Часть первая: Откуда ни возьмись
Глава шестая

Оглавление

Чжан Ли спустил курок. С расстояния в пятьдесят метров попасть в цель было легко. Пуля инородным телом застряла в двигателе, и он, не в силах провернуть эту глупость, остановился. Вертолёт повело вбок, и он замер, готовясь рухнуть.

– Полундра! – завопил Колумб, лихорадочно отстёгивая ремни, – Прыгаем, да?

«Да, как прыгать-то? И куда? Парашютов-то нет…» – обречённо раскинул мозгами Шпыря.

Кипятков же перекрестился, хотя и был коммунистом, и воззвал помертвевшими губами:

– Спаси, Господи, люди твоя!

И вертолёт брякнулся… на торчащий из пропасти пик с плоской верхушкой! Всего метров пятнадцать. Треснулись, конечно, сильно, но не смертельно. Колумб прикусил язык, Кипятков расквасил нос в лепёшку, а Шпыре рукоятка управления вывихнула большой палец.
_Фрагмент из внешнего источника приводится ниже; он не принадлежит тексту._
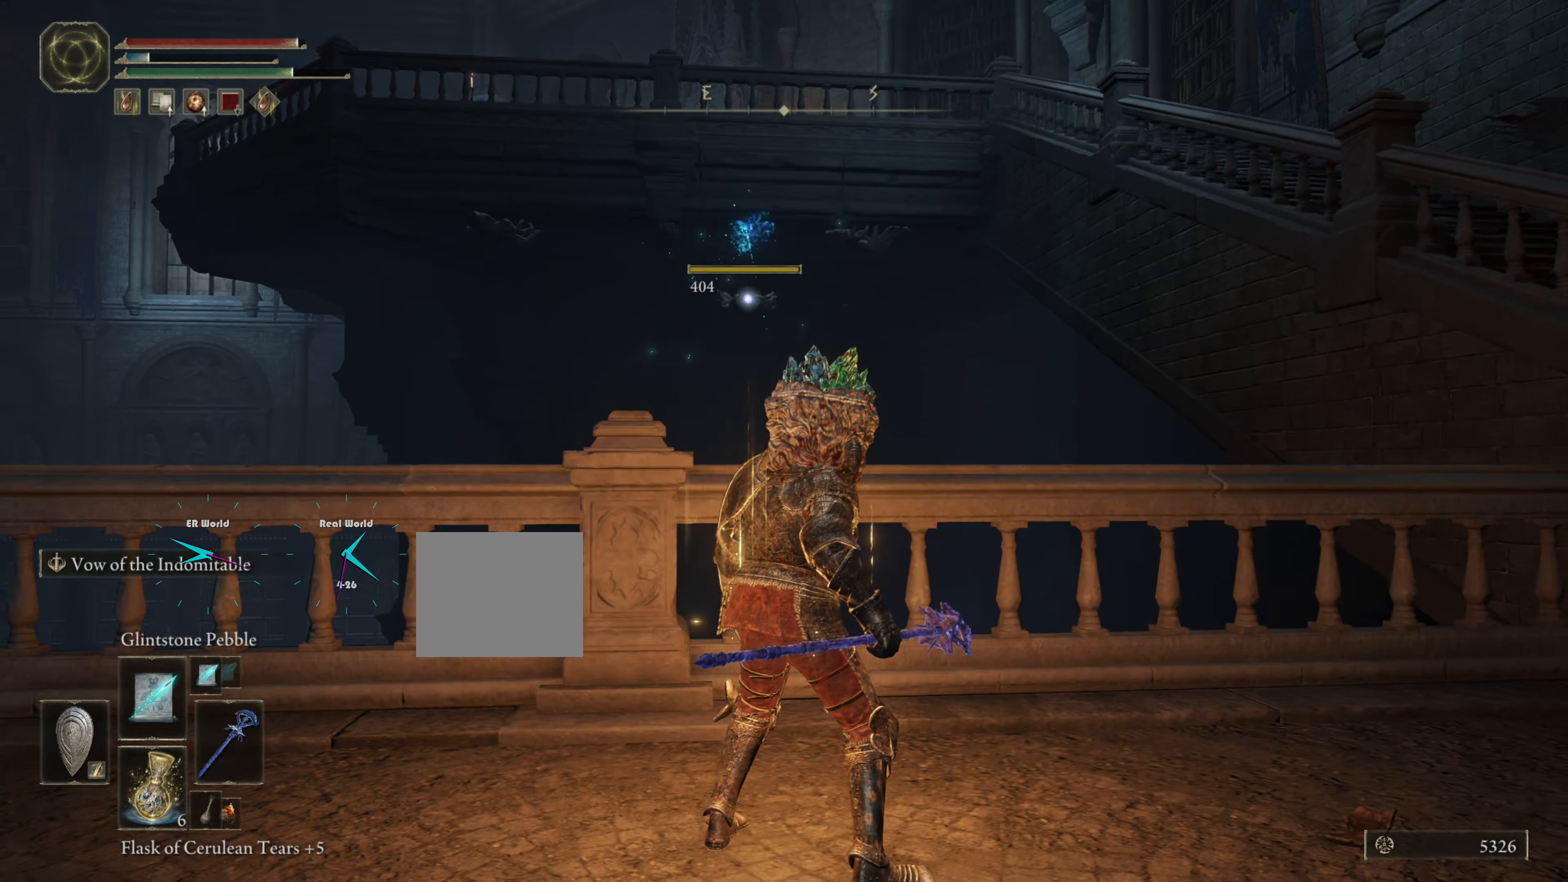
{"buttons": ["L1"], "left_stick": "up-right", "right_stick": "center", "events": [[417, "left_stick", "center"], [484, "left_stick", "up-right"]]}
– Щедр и милостив Господь! – радостно прогундосил Кипятков, пытаясь встать.

Вертолёт опасно качнуло.

– Замрите все!!! – страшным голосом рявкнул Шпыря.

Шевелиться было смерти подобно – вертолёт замер в неустойчивом равновесии. Осторожно осмотревшись, Шпыря принял решение: прыгать всем сразу, тогда будет шанс уцелеть. Но сначала он вызвал по рации помощь:

– Седьмой, седьмой, я тридцать первый! Срочно ответь! Приём!

База отозвалась только после пятой попытки.

– Седьмой на связи! Приём.

– Тридцать первый – седьмому. У меня авария в секторе три шестнадцать! Вынужденная посадка! На скалу! Самим не выбраться! Приём.

– Понял тебя, тридцать первый. Подожди маленько, буду согласовывать! Приём.

Потянулись минуты ожидания. Вертолёт покачивался и поскрипывал, что оптимизма не прибавляло. Поэтому экипаж замер, дыша носом и через раз. Через нервно проведённые сорок минут рация ожила:

– Тридцать первый, тридцать первый! Я седьмой! Приём!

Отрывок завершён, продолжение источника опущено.